## Directive
Please copy word for word the part of the records that starts with the line containing "الدكتايل في مختلف" and runs through the end of the records.

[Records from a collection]
########
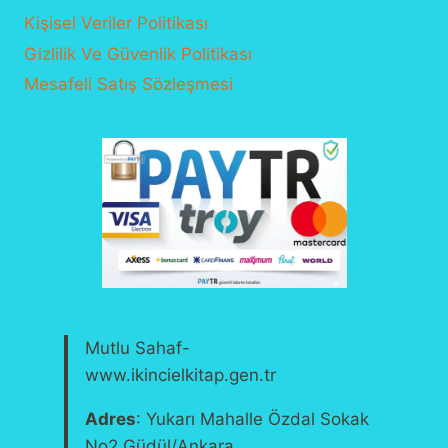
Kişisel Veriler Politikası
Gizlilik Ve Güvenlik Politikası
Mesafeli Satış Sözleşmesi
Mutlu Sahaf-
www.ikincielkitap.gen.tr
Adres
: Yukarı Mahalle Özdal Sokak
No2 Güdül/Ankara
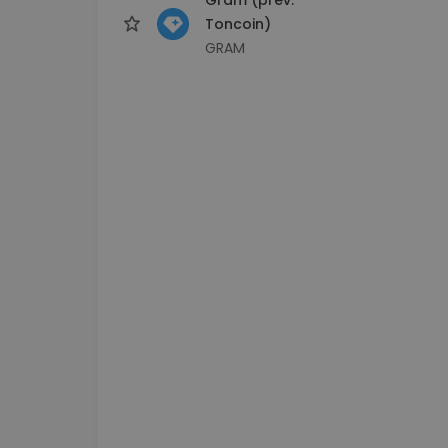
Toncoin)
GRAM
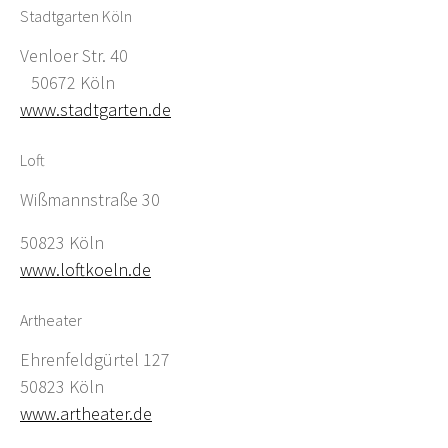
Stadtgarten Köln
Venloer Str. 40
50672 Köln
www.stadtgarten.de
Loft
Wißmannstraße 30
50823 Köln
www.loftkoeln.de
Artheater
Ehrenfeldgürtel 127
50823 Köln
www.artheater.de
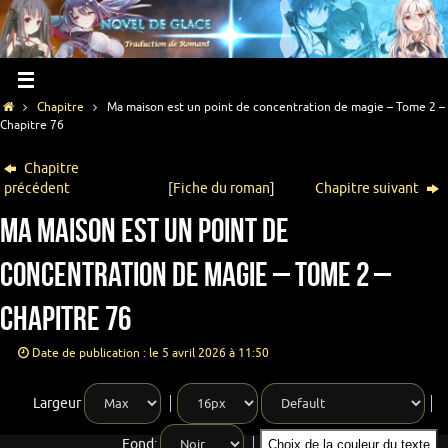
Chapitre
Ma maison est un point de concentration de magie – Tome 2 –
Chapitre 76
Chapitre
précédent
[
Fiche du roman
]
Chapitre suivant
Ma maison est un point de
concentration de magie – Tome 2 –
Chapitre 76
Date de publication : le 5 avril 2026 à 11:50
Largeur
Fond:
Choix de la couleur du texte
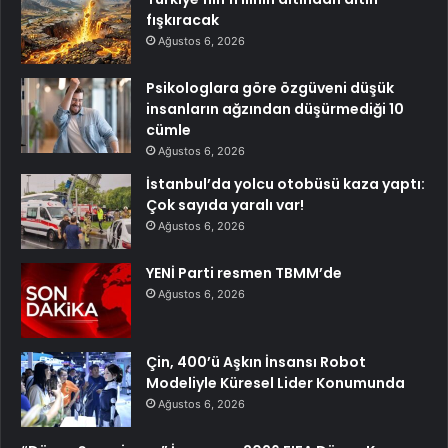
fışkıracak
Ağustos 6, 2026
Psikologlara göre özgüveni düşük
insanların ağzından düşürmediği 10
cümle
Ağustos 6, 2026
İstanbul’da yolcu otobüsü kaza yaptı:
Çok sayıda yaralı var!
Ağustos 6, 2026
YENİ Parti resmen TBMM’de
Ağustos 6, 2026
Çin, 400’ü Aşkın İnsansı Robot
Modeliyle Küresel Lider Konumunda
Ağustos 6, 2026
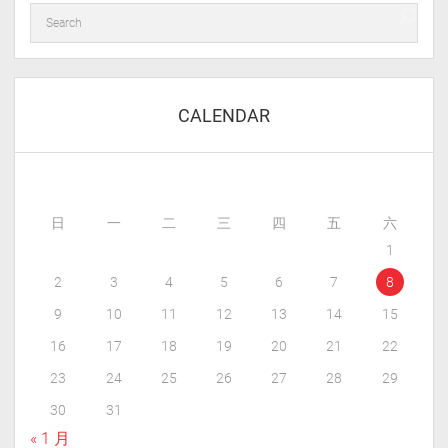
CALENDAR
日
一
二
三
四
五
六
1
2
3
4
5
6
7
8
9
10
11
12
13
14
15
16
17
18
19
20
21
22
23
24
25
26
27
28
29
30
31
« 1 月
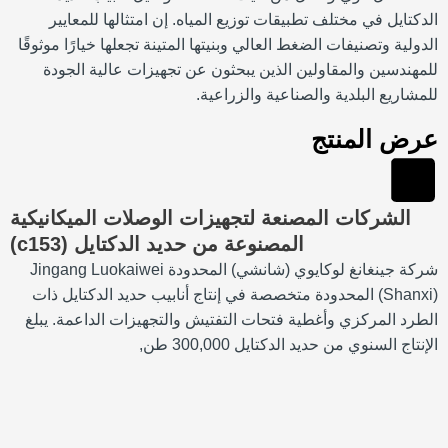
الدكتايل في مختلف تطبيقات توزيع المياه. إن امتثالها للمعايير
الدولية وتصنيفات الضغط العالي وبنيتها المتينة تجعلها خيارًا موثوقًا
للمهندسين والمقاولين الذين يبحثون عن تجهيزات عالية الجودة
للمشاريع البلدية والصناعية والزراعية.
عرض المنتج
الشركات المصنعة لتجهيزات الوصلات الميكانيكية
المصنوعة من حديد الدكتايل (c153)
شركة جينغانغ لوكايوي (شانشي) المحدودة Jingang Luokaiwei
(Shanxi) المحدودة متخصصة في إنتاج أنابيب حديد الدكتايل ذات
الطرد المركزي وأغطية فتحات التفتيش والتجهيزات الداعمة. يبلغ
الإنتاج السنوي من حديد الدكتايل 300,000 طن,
########
## Task answer
الدكتايل في مختلف تطبيقات توزيع المياه. إن امتثالها للمعايير
الدولية وتصنيفات الضغط العالي وبنيتها المتينة تجعلها خيارًا موثوقًا
للمهندسين والمقاولين الذين يبحثون عن تجهيزات عالية الجودة
للمشاريع البلدية والصناعية والزراعية.
عرض المنتج
الشركات المصنعة لتجهيزات الوصلات الميكانيكية
المصنوعة من حديد الدكتايل (c153)
شركة جينغانغ لوكايوي (شانشي) المحدودة Jingang Luokaiwei
(Shanxi) المحدودة متخصصة في إنتاج أنابيب حديد الدكتايل ذات
الطرد المركزي وأغطية فتحات التفتيش والتجهيزات الداعمة. يبلغ
الإنتاج السنوي من حديد الدكتايل 300,000 طن,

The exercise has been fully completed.